**Problem:** For the entries below, how many lines include the word "under"? Give the figure and nothing more.

··· Given data

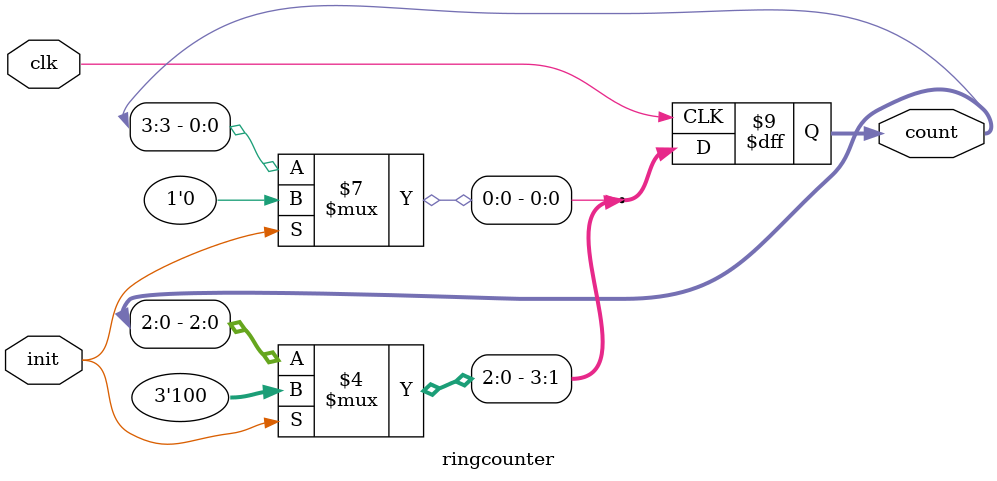
<source format=v>
module ringcounter(clk,init,count);
 input clk,init;
 output reg [3:0]count;
 
 always@(posedge clk)
   begin
    if (init)
      count <= 4'b1000;
    else
      begin
       count <= count<<1;
       count[0] <= count[3];
      end
   end
endmodule

</source>
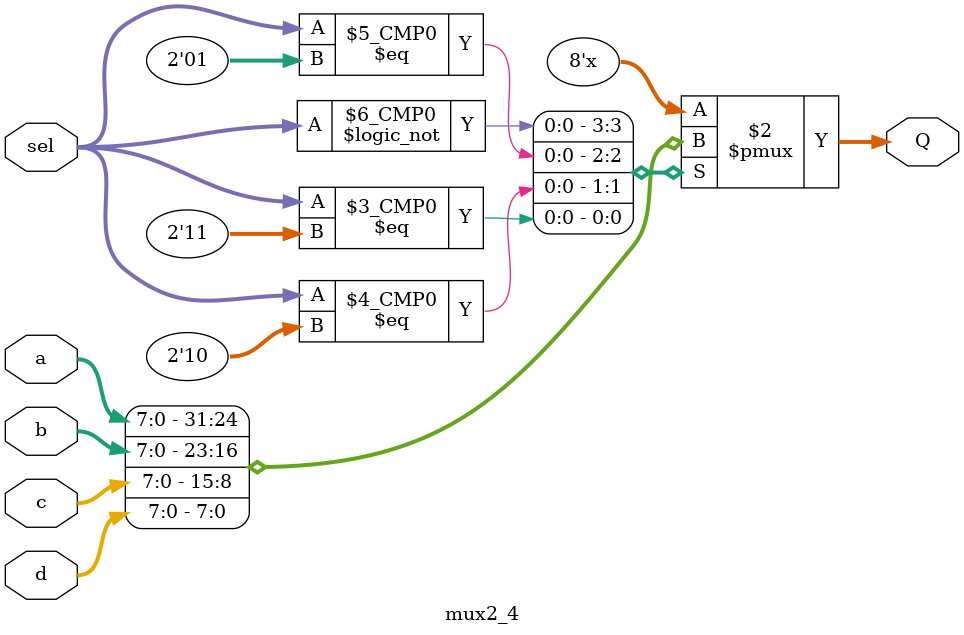
<source format=v>
module mux2_4 (
 // input clk,
	input [1:0]sel,
	input [7:0]a, b, c, d, 
	output reg [7:0] Q
	);

	always@(sel, a, b, c, d)
	case (sel)
		2'b00: Q = a;
		2'b01: Q = b;
		2'b10: Q = c;
		2'b11: Q = d;
		default; //Q = 2'bxx;
	endcase
endmodule 

</source>
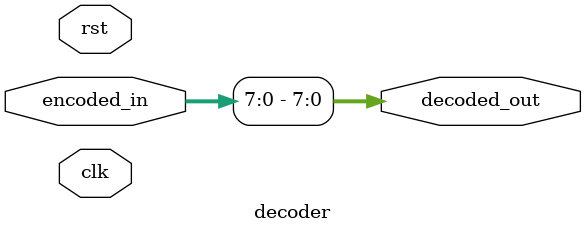
<source format=sv>

module decoder (input clk,rst, input [9:0] encoded_in, output [7:0]decoded_out);

assign decoded_out=encoded_in[7:0];

endmodule
</source>
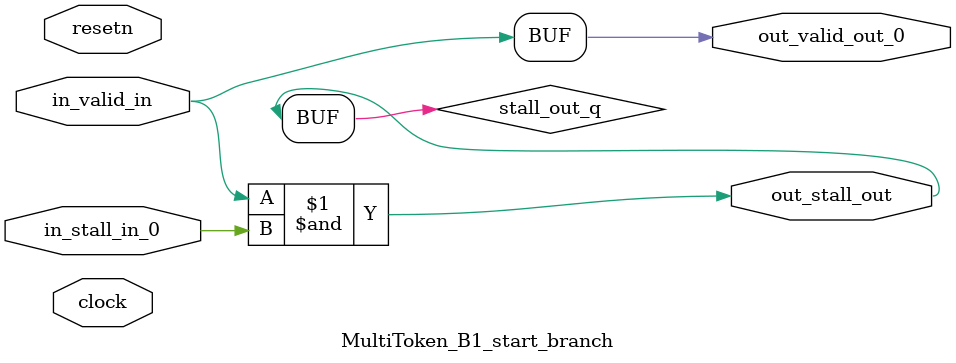
<source format=sv>



(* altera_attribute = "-name AUTO_SHIFT_REGISTER_RECOGNITION OFF; -name MESSAGE_DISABLE 10036; -name MESSAGE_DISABLE 10037; -name MESSAGE_DISABLE 14130; -name MESSAGE_DISABLE 14320; -name MESSAGE_DISABLE 15400; -name MESSAGE_DISABLE 14130; -name MESSAGE_DISABLE 10036; -name MESSAGE_DISABLE 12020; -name MESSAGE_DISABLE 12030; -name MESSAGE_DISABLE 12010; -name MESSAGE_DISABLE 12110; -name MESSAGE_DISABLE 14320; -name MESSAGE_DISABLE 13410; -name MESSAGE_DISABLE 113007; -name MESSAGE_DISABLE 10958" *)
module MultiToken_B1_start_branch (
    input wire [0:0] in_stall_in_0,
    input wire [0:0] in_valid_in,
    output wire [0:0] out_stall_out,
    output wire [0:0] out_valid_out_0,
    input wire clock,
    input wire resetn
    );

    wire [0:0] stall_out_q;


    // stall_out(LOGICAL,6)
    assign stall_out_q = in_valid_in & in_stall_in_0;

    // out_stall_out(GPOUT,4)
    assign out_stall_out = stall_out_q;

    // out_valid_out_0(GPOUT,5)
    assign out_valid_out_0 = in_valid_in;

endmodule

</source>
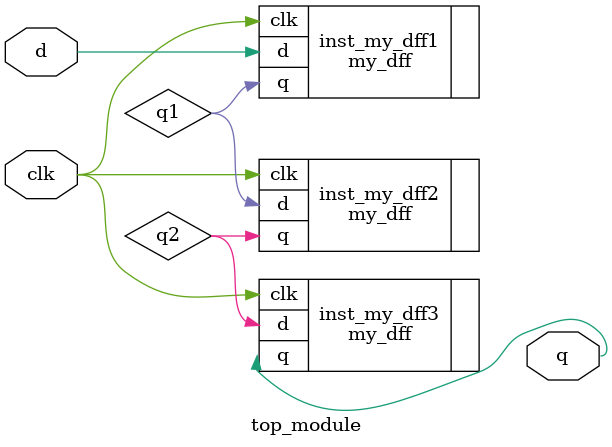
<source format=v>
module top_module ( input clk, input d, output q );
    wire q1, q2;
    my_dff inst_my_dff1(
        .clk(clk),
        .d(d),
        .q(q1)
        );
    my_dff inst_my_dff2(
        .clk(clk),
        .d(q1),
        .q(q2)
        );
    my_dff inst_my_dff3(
        .clk(clk),
        .d(q2),
        .q(q)
        );
endmodule

</source>
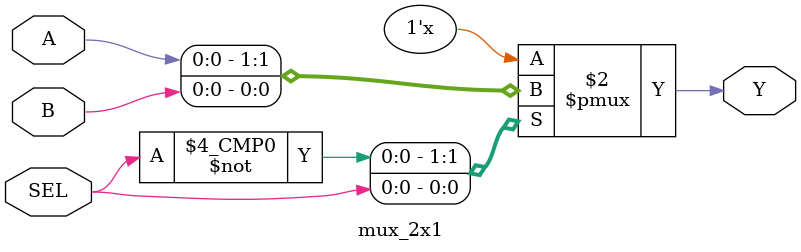
<source format=v>
module mux_2x1(                  
  input A, B, 
  input SEL,
  output reg Y
);
  
  always @ (*) 
    begin
    case (SEL)
      1'b0: Y <= A; // if sel is 0 select A input
      1'b1: Y <= B; // if sel is 1 select B input
      default: Y <= 0;
    endcase
  end
endmodule

</source>
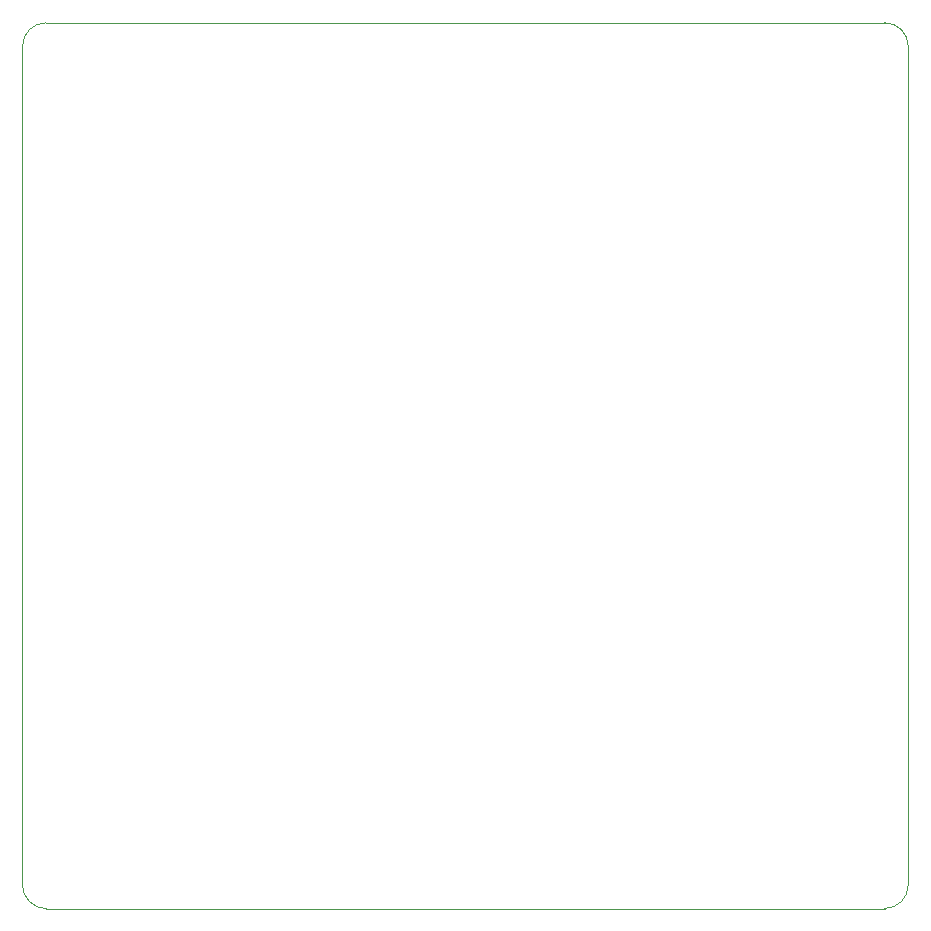
<source format=gbr>
%TF.GenerationSoftware,KiCad,Pcbnew,(6.0.1)*%
%TF.CreationDate,2023-01-03T02:24:04-08:00*%
%TF.ProjectId,ESP32 Dev Carrier - R1,45535033-3220-4446-9576-204361727269,rev?*%
%TF.SameCoordinates,Original*%
%TF.FileFunction,Profile,NP*%
%FSLAX46Y46*%
G04 Gerber Fmt 4.6, Leading zero omitted, Abs format (unit mm)*
G04 Created by KiCad (PCBNEW (6.0.1)) date 2023-01-03 02:24:04*
%MOMM*%
%LPD*%
G01*
G04 APERTURE LIST*
%TA.AperFunction,Profile*%
%ADD10C,0.050000*%
%TD*%
G04 APERTURE END LIST*
D10*
X2000001Y-1D02*
G75*
G03*
X1Y-2000001I-1J-1999999D01*
G01*
X74999999Y-2000001D02*
G75*
G03*
X72999999Y-1I-1999999J1D01*
G01*
X72999999Y-74999999D02*
G75*
G03*
X74999999Y-72999999I1J1999999D01*
G01*
X0Y-73000000D02*
G75*
G03*
X2000000Y-75000000I2000000J0D01*
G01*
X73000000Y-75000000D02*
X2000000Y-75000000D01*
X0Y-73000000D02*
X0Y-2000000D01*
X2000000Y0D02*
X73000000Y0D01*
X75000000Y-2000000D02*
X75000000Y-73000000D01*
M02*

</source>
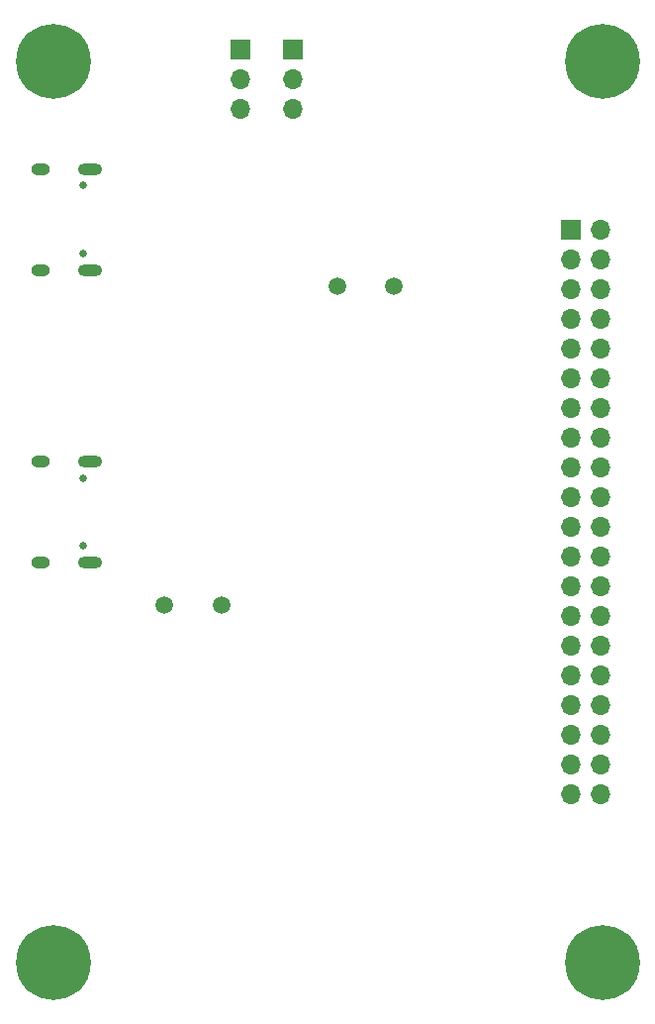
<source format=gbs>
%TF.GenerationSoftware,KiCad,Pcbnew,(6.0.10)*%
%TF.CreationDate,2023-12-29T21:00:05+01:00*%
%TF.ProjectId,Alchemy,416c6368-656d-4792-9e6b-696361645f70,rev?*%
%TF.SameCoordinates,Original*%
%TF.FileFunction,Soldermask,Bot*%
%TF.FilePolarity,Negative*%
%FSLAX46Y46*%
G04 Gerber Fmt 4.6, Leading zero omitted, Abs format (unit mm)*
G04 Created by KiCad (PCBNEW (6.0.10)) date 2023-12-29 21:00:05*
%MOMM*%
%LPD*%
G01*
G04 APERTURE LIST*
%ADD10C,0.650000*%
%ADD11O,1.600000X1.000000*%
%ADD12O,2.100000X1.000000*%
%ADD13C,6.400000*%
%ADD14R,1.700000X1.700000*%
%ADD15O,1.700000X1.700000*%
%ADD16C,1.500000*%
G04 APERTURE END LIST*
D10*
X129100000Y-76390000D03*
X129100000Y-70610000D03*
D11*
X125450000Y-77820000D03*
D12*
X129630000Y-69180000D03*
X129630000Y-77820000D03*
D11*
X125450000Y-69180000D03*
D13*
X126500000Y-137000000D03*
D14*
X170850000Y-74375000D03*
D15*
X173390000Y-74375000D03*
X170850000Y-76915000D03*
X173390000Y-76915000D03*
X170850000Y-79455000D03*
X173390000Y-79455000D03*
X170850000Y-81995000D03*
X173390000Y-81995000D03*
X170850000Y-84535000D03*
X173390000Y-84535000D03*
X170850000Y-87075000D03*
X173390000Y-87075000D03*
X170850000Y-89615000D03*
X173390000Y-89615000D03*
X170850000Y-92155000D03*
X173390000Y-92155000D03*
X170850000Y-94695000D03*
X173390000Y-94695000D03*
X170850000Y-97235000D03*
X173390000Y-97235000D03*
X170850000Y-99775000D03*
X173390000Y-99775000D03*
X170850000Y-102315000D03*
X173390000Y-102315000D03*
X170850000Y-104855000D03*
X173390000Y-104855000D03*
X170850000Y-107395000D03*
X173390000Y-107395000D03*
X170850000Y-109935000D03*
X173390000Y-109935000D03*
X170850000Y-112475000D03*
X173390000Y-112475000D03*
X170850000Y-115015000D03*
X173390000Y-115015000D03*
X170850000Y-117555000D03*
X173390000Y-117555000D03*
X170850000Y-120095000D03*
X173390000Y-120095000D03*
X170850000Y-122635000D03*
X173390000Y-122635000D03*
D16*
X150800000Y-79250000D03*
X155680000Y-79250000D03*
D14*
X142500000Y-58975000D03*
D15*
X142500000Y-61515000D03*
X142500000Y-64055000D03*
D14*
X147000000Y-58960000D03*
D15*
X147000000Y-61500000D03*
X147000000Y-64040000D03*
D10*
X129100000Y-101390000D03*
X129100000Y-95610000D03*
D11*
X125450000Y-94180000D03*
X125450000Y-102820000D03*
D12*
X129630000Y-102820000D03*
X129630000Y-94180000D03*
D13*
X173500000Y-60000000D03*
D16*
X136050000Y-106500000D03*
X140930000Y-106500000D03*
D13*
X173500000Y-137000000D03*
X126500000Y-60000000D03*
M02*

</source>
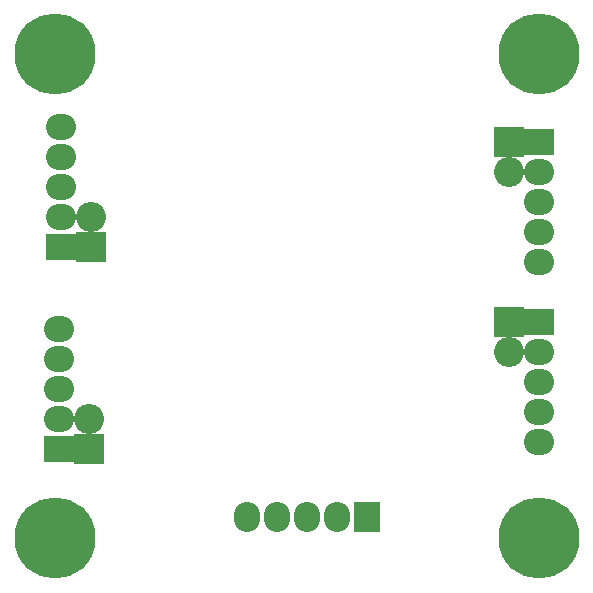
<source format=gbs>
G04 #@! TF.FileFunction,Soldermask,Bot*
%FSLAX46Y46*%
G04 Gerber Fmt 4.6, Leading zero omitted, Abs format (unit mm)*
G04 Created by KiCad (PCBNEW (after 2015-mar-04 BZR unknown)-product) date 1/15/2016 6:42:29 PM*
%MOMM*%
G01*
G04 APERTURE LIST*
%ADD10C,0.150000*%
%ADD11C,6.858000*%
%ADD12R,2.540000X2.235200*%
%ADD13O,2.540000X2.235200*%
%ADD14R,2.235200X2.540000*%
%ADD15O,2.235200X2.540000*%
%ADD16R,2.540000X2.540000*%
%ADD17O,2.540000X2.540000*%
G04 APERTURE END LIST*
D10*
D11*
X159000000Y-84000000D03*
X200000000Y-84000000D03*
X159000000Y-125000000D03*
X200000000Y-125000000D03*
D12*
X200025000Y-106680000D03*
D13*
X200025000Y-109220000D03*
X200025000Y-111760000D03*
X200025000Y-114300000D03*
X200025000Y-116840000D03*
D12*
X200025000Y-91440000D03*
D13*
X200025000Y-93980000D03*
X200025000Y-96520000D03*
X200025000Y-99060000D03*
X200025000Y-101600000D03*
D12*
X159512000Y-100330000D03*
D13*
X159512000Y-97790000D03*
X159512000Y-95250000D03*
X159512000Y-92710000D03*
X159512000Y-90170000D03*
D12*
X159385000Y-117475000D03*
D13*
X159385000Y-114935000D03*
X159385000Y-112395000D03*
X159385000Y-109855000D03*
X159385000Y-107315000D03*
D14*
X185420000Y-123190000D03*
D15*
X182880000Y-123190000D03*
X180340000Y-123190000D03*
X177800000Y-123190000D03*
X175260000Y-123190000D03*
D16*
X197485000Y-106680000D03*
D17*
X197485000Y-109220000D03*
D16*
X197485000Y-91440000D03*
D17*
X197485000Y-93980000D03*
D16*
X162052000Y-100330000D03*
D17*
X162052000Y-97790000D03*
D16*
X161925000Y-117475000D03*
D17*
X161925000Y-114935000D03*
M02*

</source>
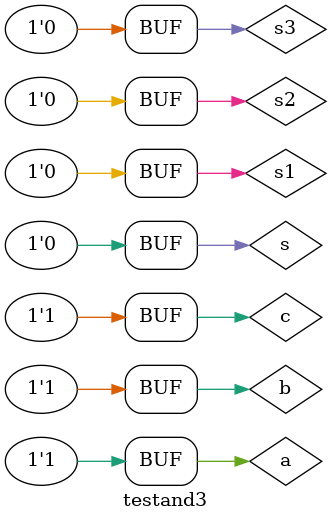
<source format=v>




module and3(output s, input a, input b, input c);

endmodule
//------------------
// -- test and3
//------------------


module testand3;
wire s;
reg a,b,c;

not NOT1(s1,a);
not NOT2(s2,b);
not NOT3(s3,c);
or OR1(s,s1,s2,s3);

initial begin:start
a=0 ; b=0; c=0;
end



initial begin: main

$display("Exericicio 04 - Luiz Marques de olveira - 417138");
$display("Porta AND com 3 entradas");
$display("a & b & c = s");
$monitor("%b & %b & %b = %b",a,b,c,s);


#1 a=0 ; b=0 ; c=1;
#1 a=0 ; b=1 ; c=0;
#1 a=0 ; b=1 ; c=1;
#1 a=1 ; b=0 ; c=0;
#1 a=1 ; b=0 ; c=1;
#1 a=1 ; b=1 ; c=0;
#1 a=1 ; b=1 ; c=1;

end
	
	endmodule // testand3

</source>
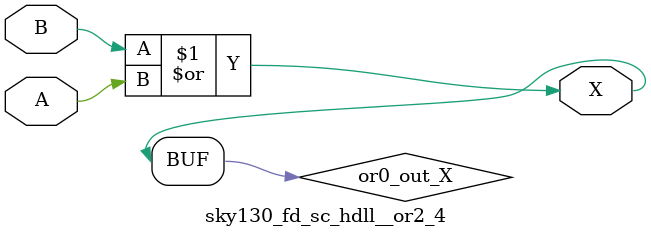
<source format=v>
/*
 * Copyright 2020 The SkyWater PDK Authors
 *
 * Licensed under the Apache License, Version 2.0 (the "License");
 * you may not use this file except in compliance with the License.
 * You may obtain a copy of the License at
 *
 *     https://www.apache.org/licenses/LICENSE-2.0
 *
 * Unless required by applicable law or agreed to in writing, software
 * distributed under the License is distributed on an "AS IS" BASIS,
 * WITHOUT WARRANTIES OR CONDITIONS OF ANY KIND, either express or implied.
 * See the License for the specific language governing permissions and
 * limitations under the License.
 *
 * SPDX-License-Identifier: Apache-2.0
*/


`ifndef SKY130_FD_SC_HDLL__OR2_4_FUNCTIONAL_V
`define SKY130_FD_SC_HDLL__OR2_4_FUNCTIONAL_V

/**
 * or2: 2-input OR.
 *
 * Verilog simulation functional model.
 */

`timescale 1ns / 1ps
`default_nettype none

`celldefine
module sky130_fd_sc_hdll__or2_4 (
    X,
    A,
    B
);

    // Module ports
    output X;
    input  A;
    input  B;

    // Local signals
    wire or0_out_X;

    //  Name  Output     Other arguments
    or  or0  (or0_out_X, B, A           );
    buf buf0 (X        , or0_out_X      );

endmodule
`endcelldefine

`default_nettype wire
`endif  // SKY130_FD_SC_HDLL__OR2_4_FUNCTIONAL_V

</source>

······

**Exercise solution:** 3